[Stored entries]
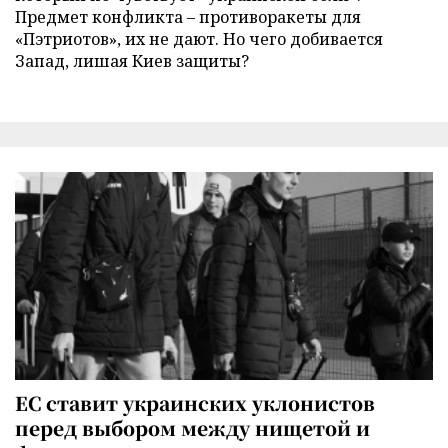
Предмет конфликта – противоракеты для
«Пэтриотов», их не дают. Но чего добивается
Запад, лишая Киев защиты?
ЕС ставит украинских уклонистов
перед выбором между нищетой и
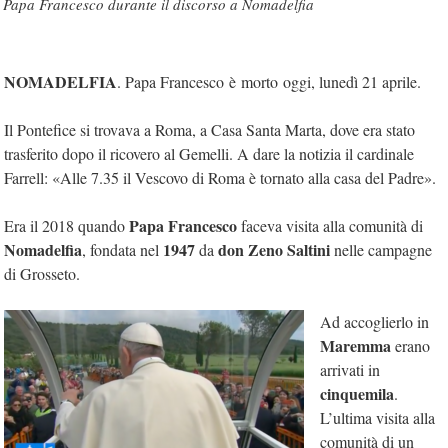
Papa Francesco durante il discorso a Nomadelfia
NOMADELFIA
. Papa Francesco è morto oggi, lunedì 21 aprile.
Il Pontefice si trovava a Roma, a Casa Santa Marta, dove era stato
trasferito dopo il ricovero al Gemelli. A dare la notizia il cardinale
Farrell: «Alle 7.35 il Vescovo di Roma è tornato alla casa del Padre».
Papa Francesco
Era il 2018 quando
faceva visita alla comunità di
Nomadelfia
1947
don Zeno Saltini
, fondata nel
da
nelle campagne
di Grosseto.
Ad accoglierlo in
Maremma
erano
arrivati in
cinquemila
.
L’ultima visita alla
comunità di un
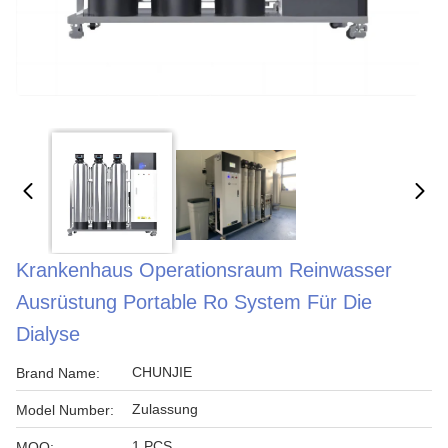
Krankenhaus Operationsraum Reinwasser
Ausrüstung Portable Ro System Für Die
Dialyse
CHUNJIE
Brand Name:
Zulassung
Model Number:
1 PCS
MOQ:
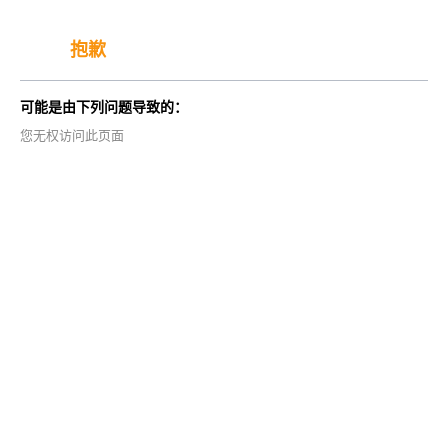
抱歉
可能是由下列问题导致的：
您无权访问此页面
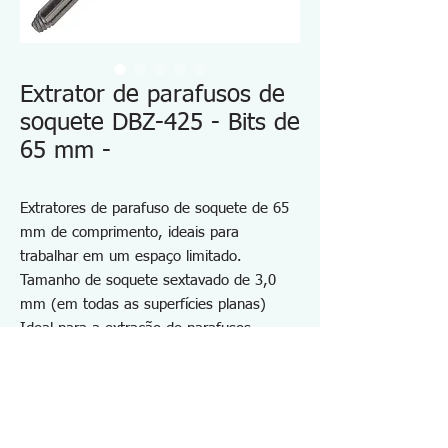
Extrator de parafusos de
soquete DBZ-425 - Bits de
65 mm -
Extratores de parafuso de soquete de 65
mm de comprimento, ideais para
trabalhar em um espaço limitado.
Tamanho de soquete sextavado de 3,0
mm (em todas as superfícies planas)
Ideal para a extração de parafusos
sextavados ou quebrados e parafusos
sextavados ocos
Comprimento total 65 mm
Usado manualmente com cabo de driver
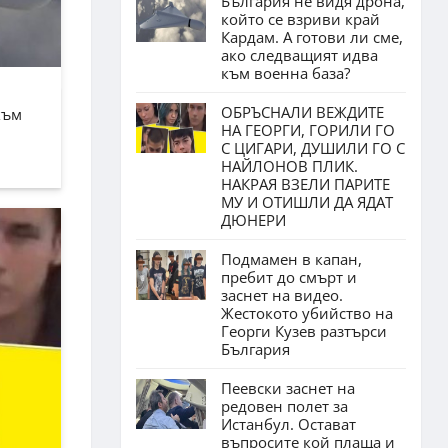
България не видя дрона,
който се взриви край
Кардам. А готови ли сме,
ако следващият идва
към военна база?
ОБРЪСНАЛИ ВЕЖДИТЕ
към
НА ГЕОРГИ, ГОРИЛИ ГО
С ЦИГАРИ, ДУШИЛИ ГО С
НАЙЛОНОВ ПЛИК.
НАКРАЯ ВЗЕЛИ ПАРИТЕ
МУ И ОТИШЛИ ДА ЯДАТ
ДЮНЕРИ
Подмамен в капан,
пребит до смърт и
заснет на видео.
Жестокото убийство на
Георги Кузев разтърси
България
Пеевски заснет на
редовен полет за
Истанбул. Остават
въпросите кой плаща и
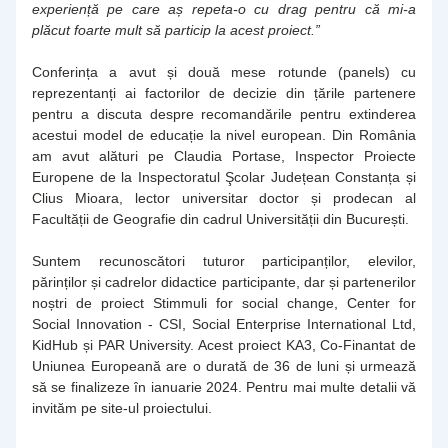
experiență pe care aș repeta-o cu drag pentru că mi-a 
plăcut foarte mult să particip la acest proiect.”
Conferința a avut și două mese rotunde (panels) cu 
reprezentanți ai factorilor de decizie din țările partenere 
pentru a discuta despre recomandările pentru extinderea 
acestui model de educație la nivel european. Din România 
am avut alături pe Claudia Portase, Inspector Proiecte 
Europene de la Inspectoratul Şcolar Județean Constanța și 
Clius Mioara, lector universitar doctor și prodecan al 
Facultății de Geografie din cadrul Universității din București.
Suntem recunoscători tuturor participanților, elevilor, 
părinților și cadrelor didactice participante, dar și partenerilor 
noștri de proiect Stimmuli for social change, Center for 
Social Innovation - CSI, Social Enterprise International Ltd, 
KidHub și PAR University. Acest proiect KA3, Co-Finantat de 
Uniunea Europeană are o durată de 36 de luni și urmează 
să se finalizeze în ianuarie 2024. Pentru mai multe detalii vă 
invităm pe site-ul proiectului.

YOUR GOAL: Copy nothing but the lines above from the one with "soquete DBZ-425 - Bits de" to the one with "въпросите кой плаща и", inclusive, word for word. Leave every picture out.

SOLUTION TO THIS EXERCISE:
soquete DBZ-425 - Bits de
65 mm -
Extratores de parafuso de soquete de 65
mm de comprimento, ideais para
trabalhar em um espaço limitado.
Tamanho de soquete sextavado de 3,0
mm (em todas as superfícies planas)
Ideal para a extração de parafusos
sextavados ou quebrados e parafusos
sextavados ocos
Comprimento total 65 mm
Usado manualmente com cabo de driver
България не видя дрона,
който се взриви край
Кардам. А готови ли сме,
ако следващият идва
към военна база?
ОБРЪСНАЛИ ВЕЖДИТЕ
към
НА ГЕОРГИ, ГОРИЛИ ГО
С ЦИГАРИ, ДУШИЛИ ГО С
НАЙЛОНОВ ПЛИК.
НАКРАЯ ВЗЕЛИ ПАРИТЕ
МУ И ОТИШЛИ ДА ЯДАТ
ДЮНЕРИ
Подмамен в капан,
пребит до смърт и
заснет на видео.
Жестокото убийство на
Георги Кузев разтърси
България
Пеевски заснет на
редовен полет за
Истанбул. Остават
въпросите кой плаща и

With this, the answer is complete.